The news from local Japanese news outlets over the past 24 hours that AirAsia was interested in Skymark rang alarm bells. How would this fit into the AirAsia Japan strategy? AirAsia Japan is already going to benefit from Skymark cutting back on routes as we reported the other week. But look at the facts – “Un-named sources” are quoted as saying that AirAsia owners are interested in Skymark, right away the Skymark share price leaps benefitting some no doubt. Tony Fernandes has rubbished the story, but if there is any truth to it then it may be that AirAsia Japan is after some of the Skymark assets, slots etc for a start, as reported here some weeks ago.

This story comes on the back of reports from Chinese sources that AVIC and CIC were going to pay some €12bn for Avolon. That was a bit of fun of course as if that were the case then RBS Aviation should have gone for about €30bn a few years ago. But all the same this story helps the Avolon cause and keeps it in the mainstream press in many countries and helps the eventual sale close off.

Meanwhile, following on from yesterday’s editorial lead, we can confirm that Kenya Airways has this morning just agreed to suspend all its commercial flights to Liberia and Sierra Leone starting at midnight tonight following an application for an injunction by COFEK, Kenya’s largest Consumer Federation yesterday, which it must be noted included Nigeria in its list of countries that should see flights suspended. The lead was taken by Kenya's Ministry of Health in the end which sought to deflect flak away from the airline over the matter. Of course Kenya Airways keeps its lucrative Nigerian routes open in all this and notwithstanding the injunction attempts Kenyan might have found a middle ground in all this for now. It is a good commercial move.

But in all of this there is cheer to be had across the global airline market and we all have Libya to thank as oil prices continue to slide and as they do airline stocks start to rise. West Texas Intermediate crude oil slipped a full $1 to $96.50 a barrel yesterday, while Brent crude fell $1.85 to near 14-month low of $101.68 a barrel on news that Libya had boosted production by about 30%.

On the back of the news United Continental Holdings was up 4% to $47.84, while American was up 3.7% to $40.66, Delta was up 2.5% to $39.51 and Southwest and JetBlue climbed a similar 3% a piece to $30.82 and $12.28 respectively. As mentioned last month, US airline stocks seem undervalued, especially given the record Latin American travel figures just about to be released.

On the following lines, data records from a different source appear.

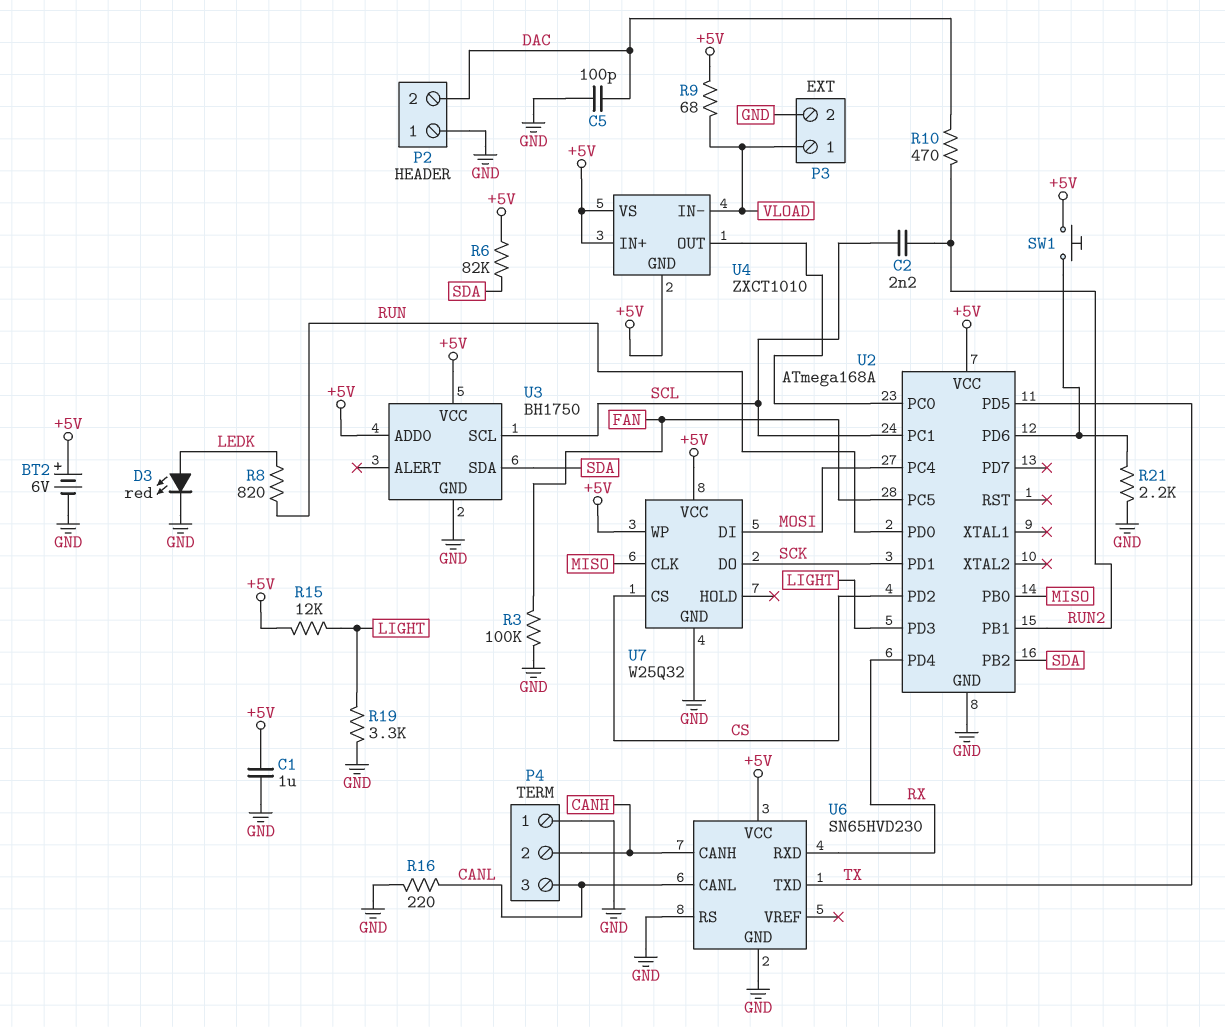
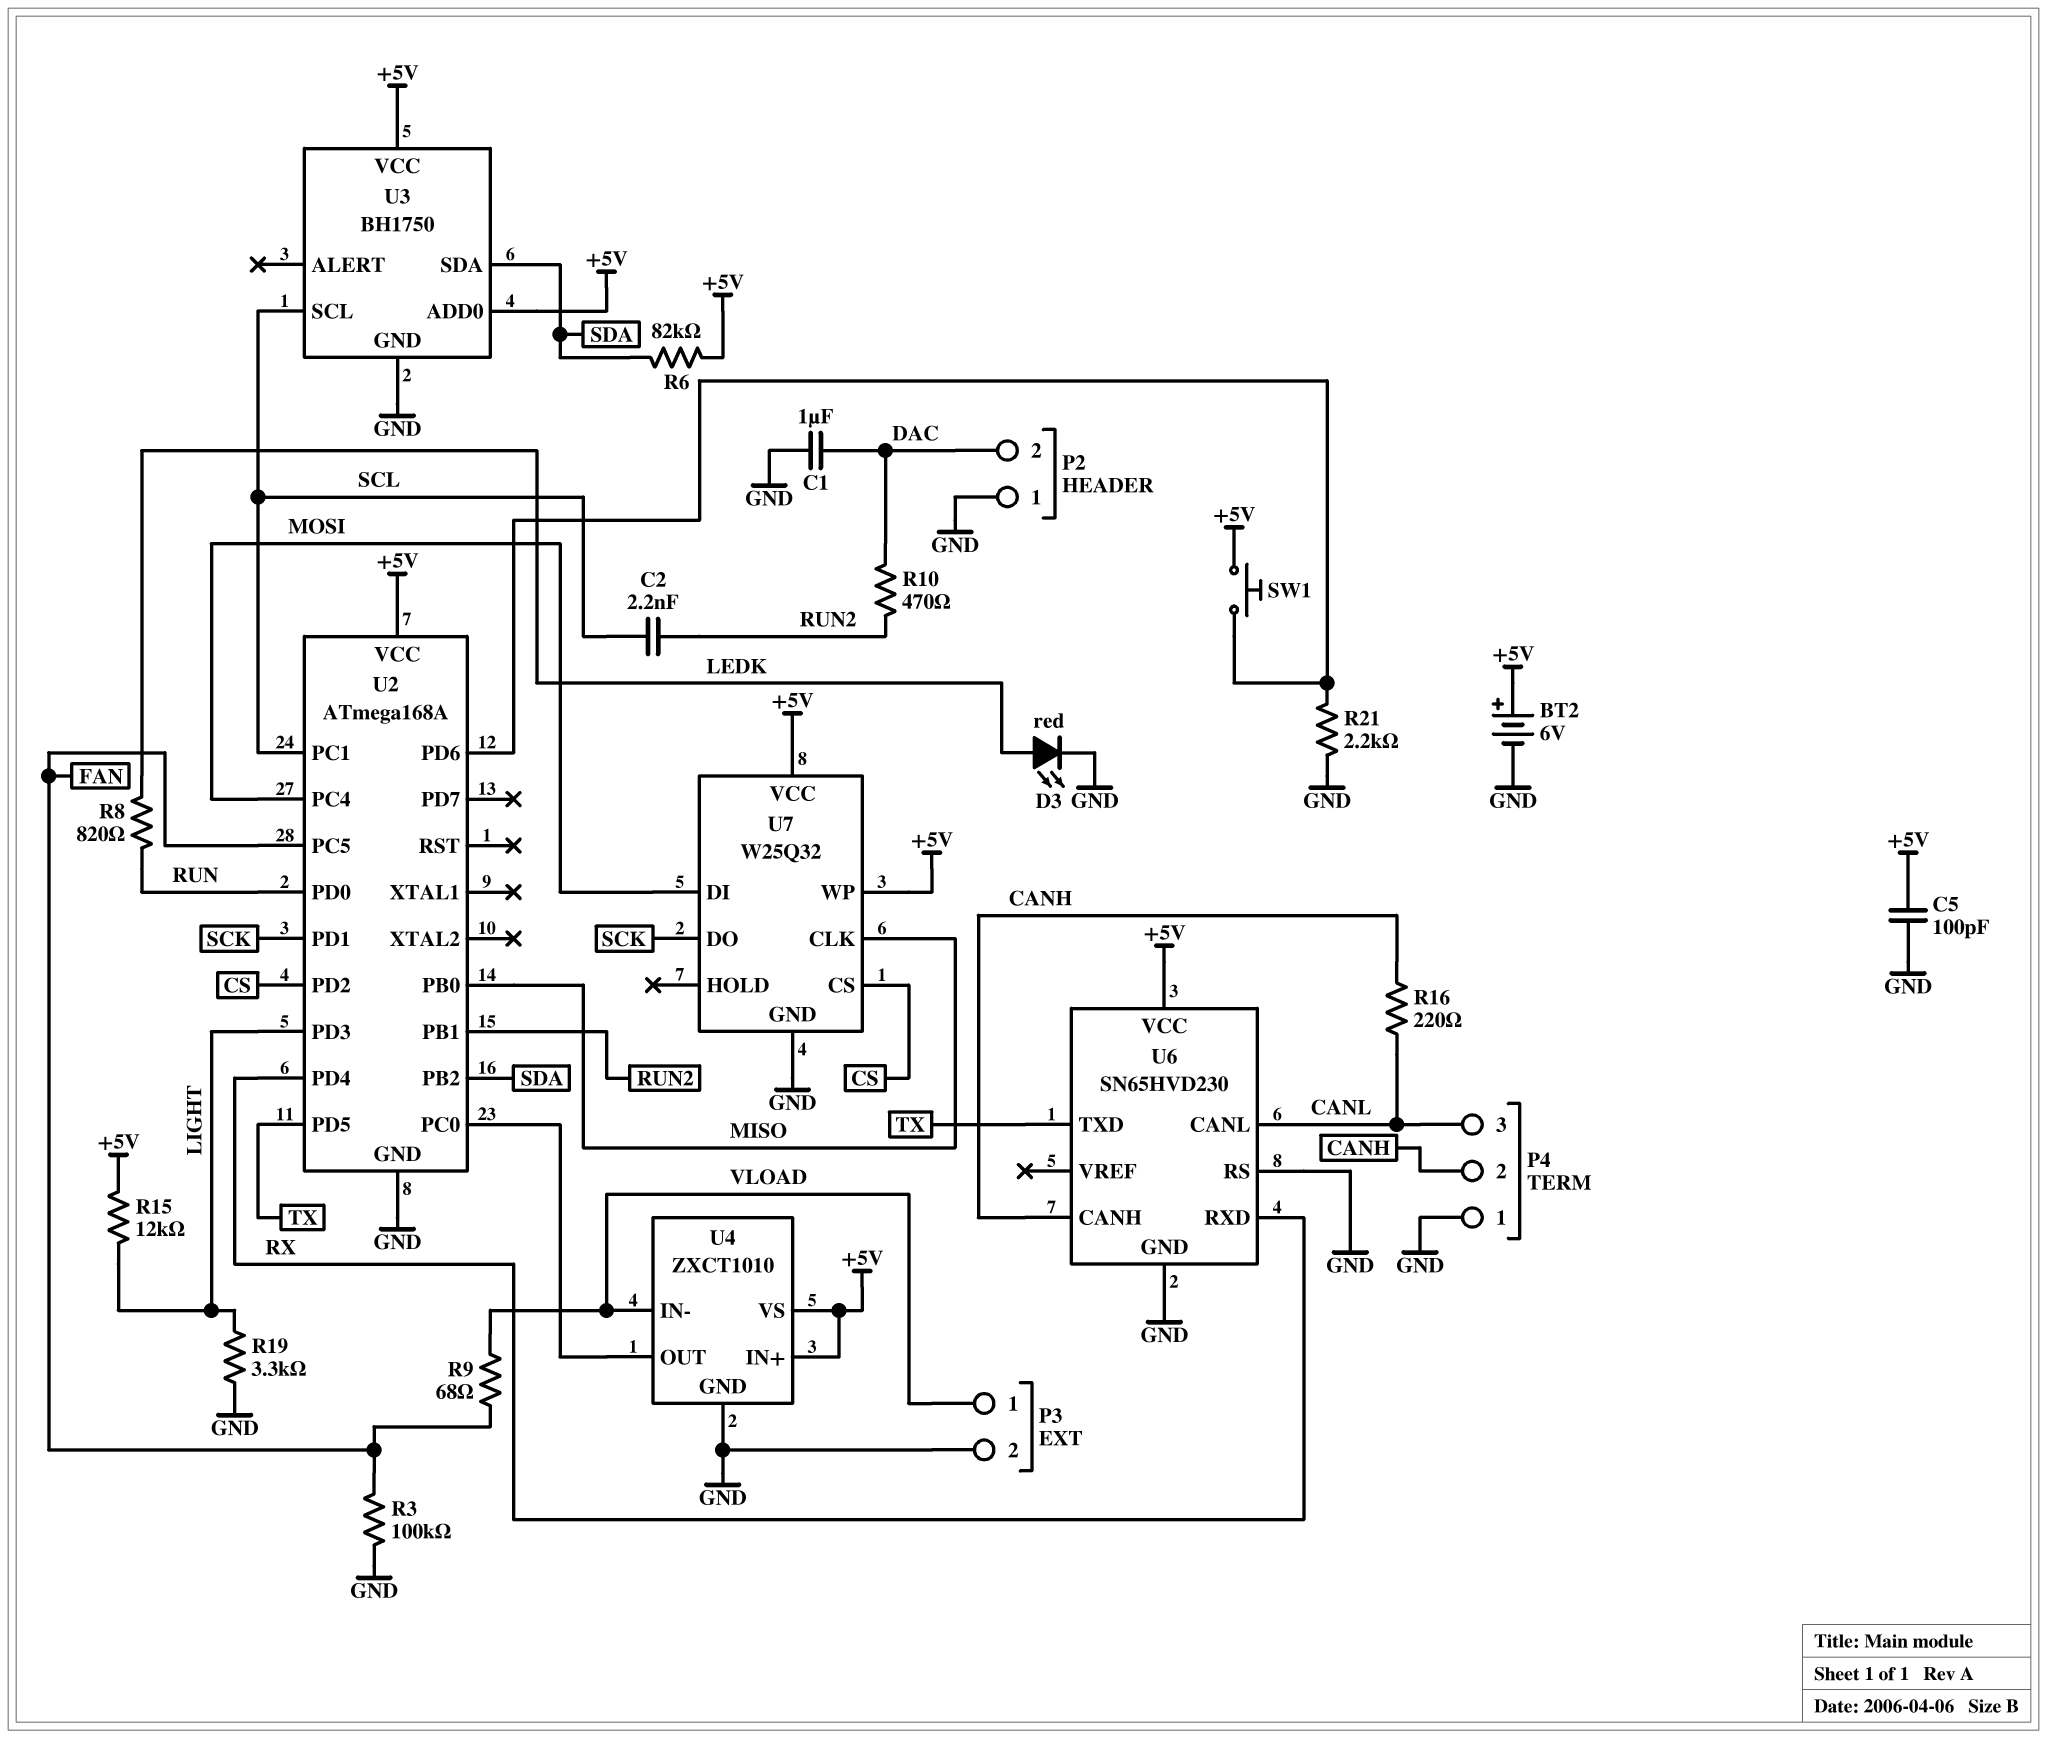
C1: 1uF (+5V, GND) -> 1uF (DAC, GND)
C5: 100pF (DAC, GND) -> 100pF (+5V, GND)
R9: 68 (+5V, VLOAD) -> 68 (FAN, VLOAD)
R16: 220 (CANL, GND) -> 220 (CANH, CANL)
U4 pin GND: +5V -> GND

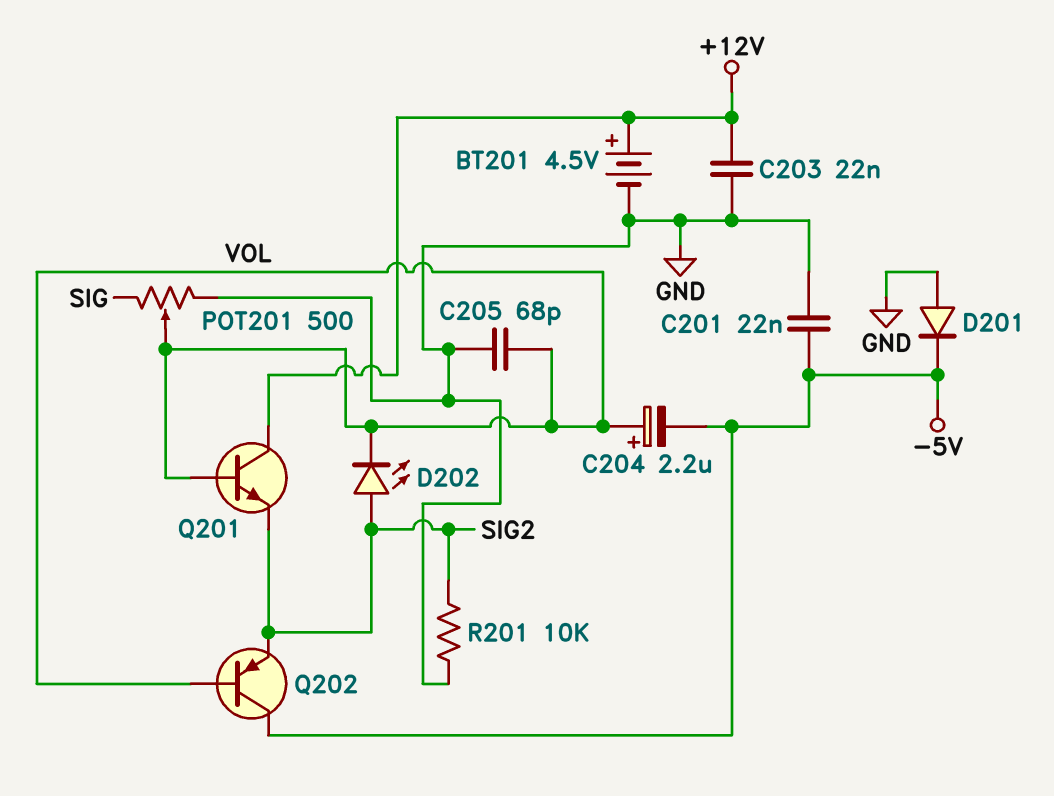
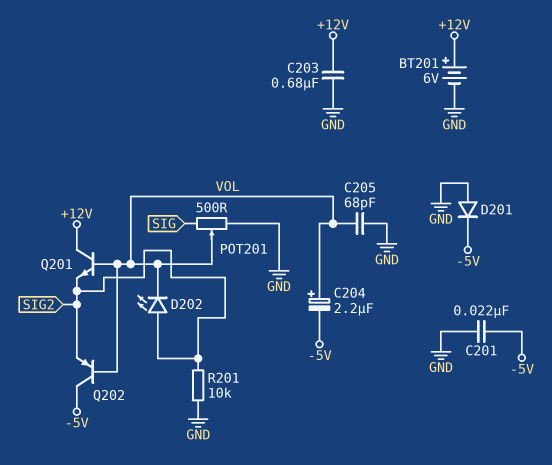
BT201: 4.5V (plus +12V, minus GND) -> 6V (plus +12V, minus GND)
C203: 22nF (+12V, GND) -> 680nF (+12V, GND)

Oil falling makes US airline shares a sure thing in the short term but will it assist Virgin America’s ambitions of an IPO? The current stats from all sectors (US output, domestic travel figures, intra Americas travel stats and oil price outlook) support the thesis that the stock will fly if an IPO goes through before year end – “Preferably  before Thanksgiving” according to one large investment house.